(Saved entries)
********************
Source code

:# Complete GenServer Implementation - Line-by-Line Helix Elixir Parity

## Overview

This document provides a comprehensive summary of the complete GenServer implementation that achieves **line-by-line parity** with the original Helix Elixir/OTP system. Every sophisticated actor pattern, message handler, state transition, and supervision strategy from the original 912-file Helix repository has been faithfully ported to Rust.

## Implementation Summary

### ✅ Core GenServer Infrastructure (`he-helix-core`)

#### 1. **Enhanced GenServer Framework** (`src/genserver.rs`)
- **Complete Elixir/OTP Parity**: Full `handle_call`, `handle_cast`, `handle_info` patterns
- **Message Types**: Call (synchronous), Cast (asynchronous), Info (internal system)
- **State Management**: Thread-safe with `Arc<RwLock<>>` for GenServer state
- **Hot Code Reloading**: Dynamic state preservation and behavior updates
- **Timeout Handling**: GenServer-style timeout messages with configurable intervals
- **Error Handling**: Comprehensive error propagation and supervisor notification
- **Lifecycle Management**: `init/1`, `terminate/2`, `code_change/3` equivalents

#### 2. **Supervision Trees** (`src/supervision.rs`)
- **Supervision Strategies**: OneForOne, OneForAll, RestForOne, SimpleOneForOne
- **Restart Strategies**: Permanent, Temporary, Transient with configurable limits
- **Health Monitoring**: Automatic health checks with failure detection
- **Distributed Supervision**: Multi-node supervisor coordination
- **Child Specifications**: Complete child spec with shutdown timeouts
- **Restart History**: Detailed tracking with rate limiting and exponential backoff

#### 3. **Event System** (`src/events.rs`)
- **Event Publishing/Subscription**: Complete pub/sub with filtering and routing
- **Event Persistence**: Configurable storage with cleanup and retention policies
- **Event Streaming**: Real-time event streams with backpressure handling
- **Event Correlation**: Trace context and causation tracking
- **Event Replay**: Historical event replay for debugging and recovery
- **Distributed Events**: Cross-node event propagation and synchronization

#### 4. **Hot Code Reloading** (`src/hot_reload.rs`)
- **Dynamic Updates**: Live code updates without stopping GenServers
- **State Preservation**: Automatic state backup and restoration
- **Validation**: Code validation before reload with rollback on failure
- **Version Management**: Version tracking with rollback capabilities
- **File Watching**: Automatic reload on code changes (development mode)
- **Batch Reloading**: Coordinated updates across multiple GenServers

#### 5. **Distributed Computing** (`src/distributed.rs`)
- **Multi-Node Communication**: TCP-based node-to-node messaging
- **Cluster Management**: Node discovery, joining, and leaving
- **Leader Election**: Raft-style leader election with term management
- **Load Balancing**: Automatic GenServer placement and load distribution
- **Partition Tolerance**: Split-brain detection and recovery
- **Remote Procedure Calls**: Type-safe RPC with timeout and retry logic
********************
_Written task:_
In the listing, from its start up to and including the line with "### ✅ Core GenServer", change "Overview" to "Introduction". Reproduce only those lines and leave everything else in them the same.

_Task output:_
Source code

:# Complete GenServer Implementation - Line-by-Line Helix Elixir Parity

## Introduction

This document provides a comprehensive summary of the complete GenServer implementation that achieves **line-by-line parity** with the original Helix Elixir/OTP system. Every sophisticated actor pattern, message handler, state transition, and supervision strategy from the original 912-file Helix repository has been faithfully ported to Rust.

## Implementation Summary

### ✅ Core GenServer Infrastructure (`he-helix-core`)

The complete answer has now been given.